Ramos, 35, won the Champions League four times with Real and is a World Cup winner and a two-time champion of Europe with Spain.
The veteran, who has won a European record 180 caps and scored 23 goals for his country, arrives with PSG desperate to add experience to their squad for another assault on an elusive first Champions League title.
PSG sporting director Leonardo has also brought in Dutch midfield star Georginio Wijnaldum from Liverpool and Moroccan defender Achraf Hakimi from Italian champions Inter Milan and the club has been heavily linked with goalkeeper Gianluigi Donnarumma, who will line up for Italy against England in Sunday’s Euro 2020 final.
The Qatari-owned club also hope the significant investment will persuade France striker Kylian Mbappe to sign a new deal beyond 2022.
“It’s a big change in my life, a new challenge and a day I shall never forget,” Ramos said in a PSG statement.
“I am proud to be a part of this very ambitious project and to join a team with great players. It’s a club which has already proved itself at the highest level with solid foundations. I want to continue to grow with Paris and help the team win titles.”
PSG lauded him as one of the world’s most decorated defenders, noting individual distinctions including UEFA naming him Europe’s best defender in 2017 and again in 2018.
“Sergio is a complete footballer, one of the best defenders in history. He is a born competitor, a leader and a great professional,” said PSG president Nasser Al-Khelaifi, who saluted Ramos’ “wealth of experience and his ambitions (which) are in perfect harmony with those of the club.”
Ramos, who cut his teeth with Sevilla before joining Real in 2005, played almost 500 league games for Los Blancos, marshalling their defence for 16 seasons and winning La Liga five times.
He also scored some notable goals -- not least his injury-time equaliser in the 2014 Champions League final against city rivals Atletico.

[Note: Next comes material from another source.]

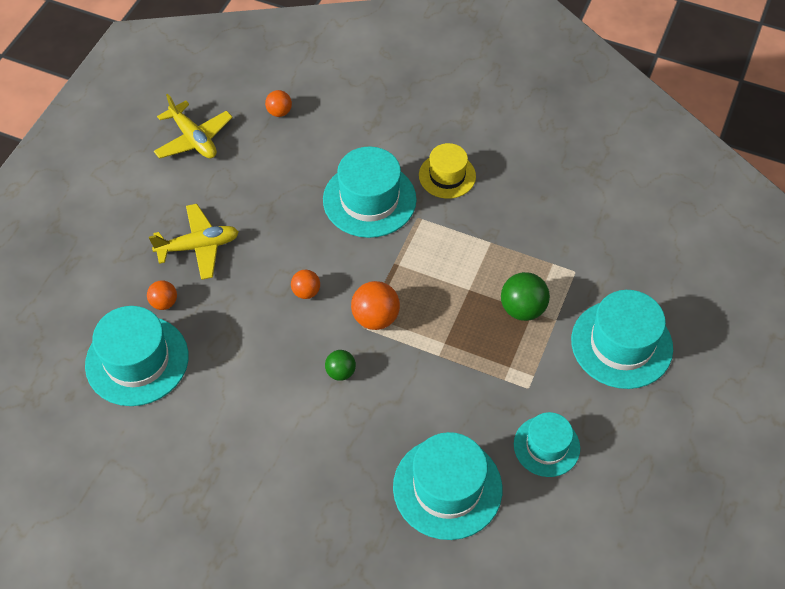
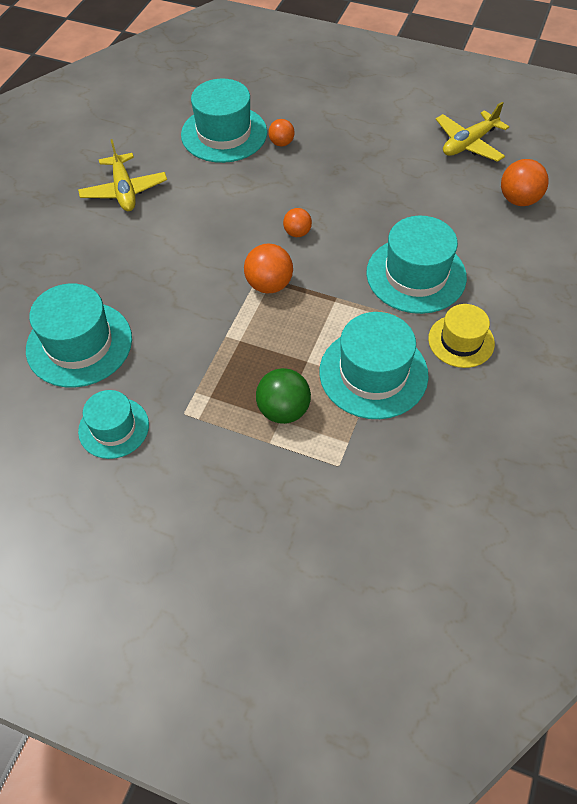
camera: 90 degrees right, 0 degrees up
yellow plane [149,204,239,280] -> yellow plane moved to [78,139,167,211]
orange ball [265,90,292,117] -> orange ball [501,159,549,206], size x1.62
green ball [325,350,356,381] -> none
turquoise hat [571,290,673,389] -> turquoise hat moved to [319,312,429,419]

Real went on to win 4-1 to claim their tenth win in the competition and Ramos remained a mainstay of the side as they made it four continental titles in five seasons between 2016 and 2018 under French coach Zinedine Zidane.
Ramos was remarkably consistent across his 16 seasons at the Bernabeu, with knee meniscus surgery midway through his final season last term his only lengthy absence throughout that time.
That spell on the sidelines put an end to a streak of 31 consecutive appearances in El Clasico against eternal La Liga rivals Barcelona and overall Ramos would play only 21 matches for Real in his final season.
On June 16, Real announced he would be leaving. Ramos will continue to wear his habitual number four shirt at the Parc des Princes which he says has become “part of me as a person as well as a professional.”
Ramos started out at his home-town side of Camas, just across the Guadalquivir river, on a pitch where now there is only dirt and wild flowers.
“When he was three or four years old, he was already kicking balls out on the pitch,” former Camas club president Juan Luis Angulo recently recalled.
The young Ramos would go on to join Sevilla’s academy aged 12 and by 17 was knocking on the first team door before Real lured him away still aged just 19 for 27 million euros ($32 million dollars).